Avec
Une nuit au Mississippi,
Craig Shreve, auteur canadien dont l'aïeule, Mary Ann Shadd Cary a combattu l'esclavagisme et pour les droits civiques des Noirs, fait une entrée remarquable dans le monde littéraire. S'appuyant sur des faits historiques, il utilise la forme romanesque pour évoquer la ségrégation raciale infligée aux afro-américains, particulièrement dans les Etats du Sud, où aujourd'hui encore, le feu nauséabond du tout-puissant Ku Klux Klan, couve toujours sous la cendre.
Depuis les années 50, Warren Williams vit avec ses parents, ses soeurs Glenda et Etta, son frère Graden, dans une modeste plantation de coton et d'arachides, propriété de son père, ce qui pour tout Noir du Mississippi, est une source de fierté. Au sein de cette société basée sur la suprématie d'une couleur de peau, se forment dans les années 60, des mouvements protestataires qui luttent pour faire inscrire les Noirs sur les listes électorales. le Freedom Summer de 1964 est l'épisode le plus connu de ce combat pour l'égalité du droit de vote. Dans la famille Williams, les avis sont nuancés. Seul Graden s'est engagé et milite activement et clandestinement. En conséquence de son désir de justice, en 1965, Graden est enlevé, séquestré, torturé, émasculé puis jeté encore vivant dans un marécage où il se noie. le pasteur dit de lui lors de ses obsèques qu'il était un jeune homme passionné, idéaliste, résolu, une vive lumière qui s'est éteinte beaucoup trop tôt. Ses assassins ne sont pas inquiétés au-delà d'une parodie de procès qui les laisse libres.
Warren écrasé par la culpabilité et le doute, quitte sa famille, et entame une longue errance à travers les Etats-Unis au cours de laquelle il rassemble avec ténacité tous les renseignements concernant la mort de son frère.

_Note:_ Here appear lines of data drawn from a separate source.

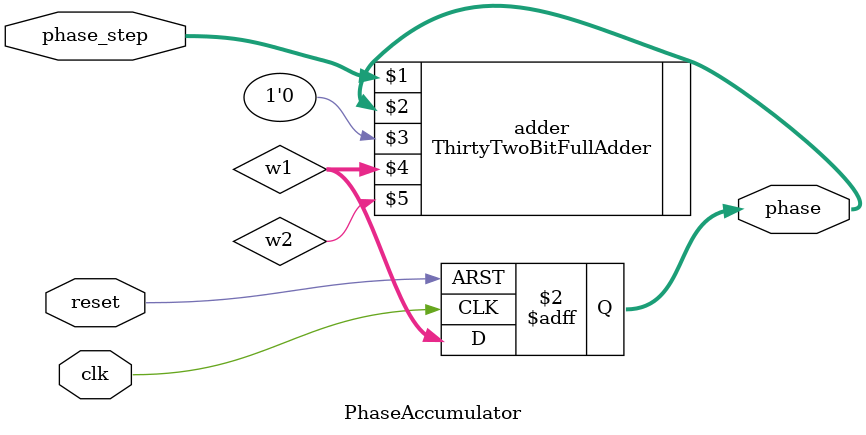
<source format=v>
/* PhaseAccumulator.v

By: Jacob Williamson

Module Description:
A module to increment the phase of a waveform every clock cycle.
Units of phase are mapped to 0 - 2^32-1. 
To convert to radians, calculate: phase * (2PI / (2^32-1)).

Inputs:
clk - clock signal driving the module.
phase_step - how much the phase with increment every clock cycle.
reset - reset bit to set phase to 0.

Outputs:
phase - the phase.

*/

module PhaseAccumulator(
	input clk,
	input [31:0] phase_step,
	input reset,
	output reg [31:0] phase
);

	wire [31:0] w1;
	wire w2;

	
	ThirtyTwoBitFullAdder adder(
		phase_step,
		phase,
		1'b0,
		w1,
		w2
	);
	
	always @ (posedge clk or posedge reset) begin
		if (reset) begin
			phase = 0;
		end else begin
			phase = w1;
		end
	end
	

endmodule

</source>
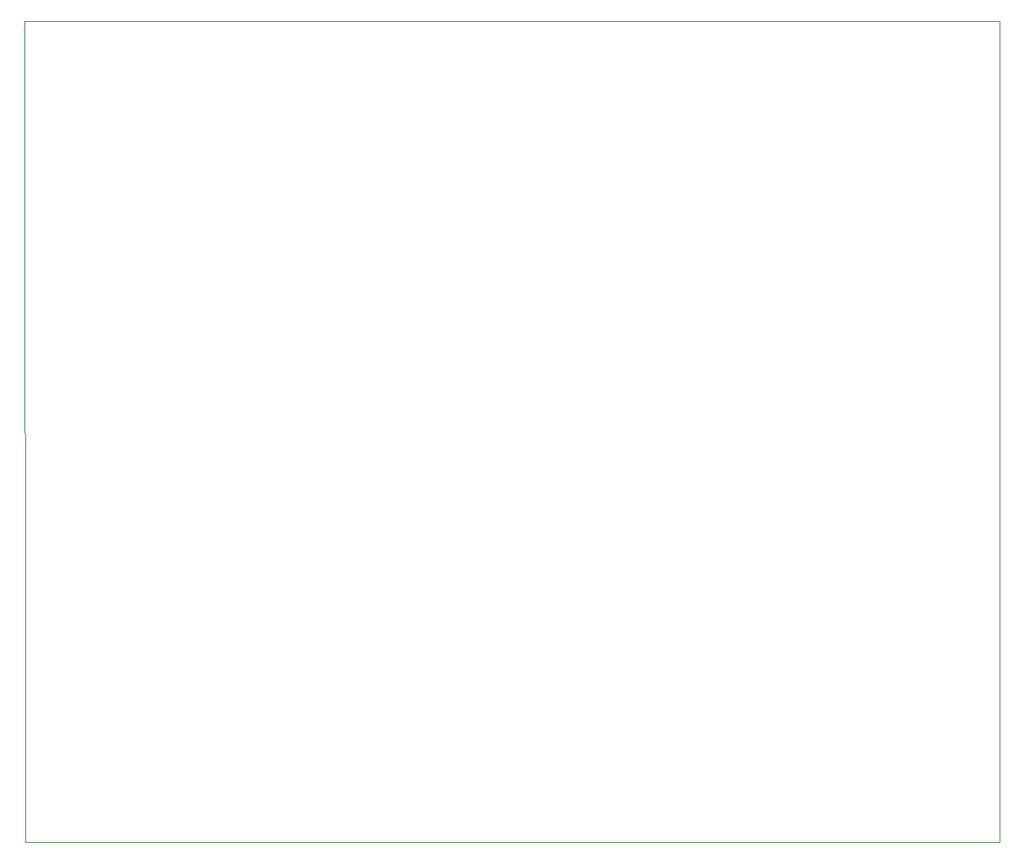
<source format=gbr>
G04 #@! TF.GenerationSoftware,KiCad,Pcbnew,(5.1.2)-2*
G04 #@! TF.CreationDate,2021-12-15T08:56:33-03:00*
G04 #@! TF.ProjectId,MAG_Plus,4d41475f-506c-4757-932e-6b696361645f,rev?*
G04 #@! TF.SameCoordinates,Original*
G04 #@! TF.FileFunction,Profile,NP*
%FSLAX46Y46*%
G04 Gerber Fmt 4.6, Leading zero omitted, Abs format (unit mm)*
G04 Created by KiCad (PCBNEW (5.1.2)-2) date 2021-12-15 08:56:33*
%MOMM*%
%LPD*%
G04 APERTURE LIST*
%ADD10C,0.050000*%
G04 APERTURE END LIST*
D10*
X12050000Y-79320000D02*
X12000000Y-27280000D01*
X12000000Y-27280000D02*
X12000000Y-12000000D01*
X12050000Y-79320000D02*
X12060000Y-94600000D01*
X12000000Y-12000000D02*
X47180000Y-12000000D01*
X47180000Y-12000000D02*
X109960000Y-12000000D01*
X109960000Y-94600000D02*
X12060000Y-94600000D01*
X109960000Y-12000000D02*
X109960000Y-94600000D01*
M02*

</source>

Craig Shreve ne donne pas au lecteur un cours magistral d'histoire contemporaine, il s'en défend d'ailleurs dans une très brève note en fin d'ouvrage. le récit de la vie quotidienne des Williams émaillée de brimades, humiliations, agressions, suffit à faire comprendre universellement la violence et les injustices subies par l'ensemble des afro-américains, et donne au roman toute sa force, tout son réalisme, toute sa sincérité. Les faits relatés ont le goût irremplaçable du vécu. Tout le talent de l'auteur consiste à incruster une famille ordinaire dans un contexte historique plus vaste, en évoquant le Freedom Summer ou Emmett Till, battu à mort à l'âge de 14 ans pour avoir sifflé une blanche dans la rue. L'écriture de
Craig Shreve est précise, économe et puissante, acéré est son sens de l'observation et minutieux le choix de ses mots. Pour toutes ces raisons et bien d'autres, il s'agit d'un roman à découvrir.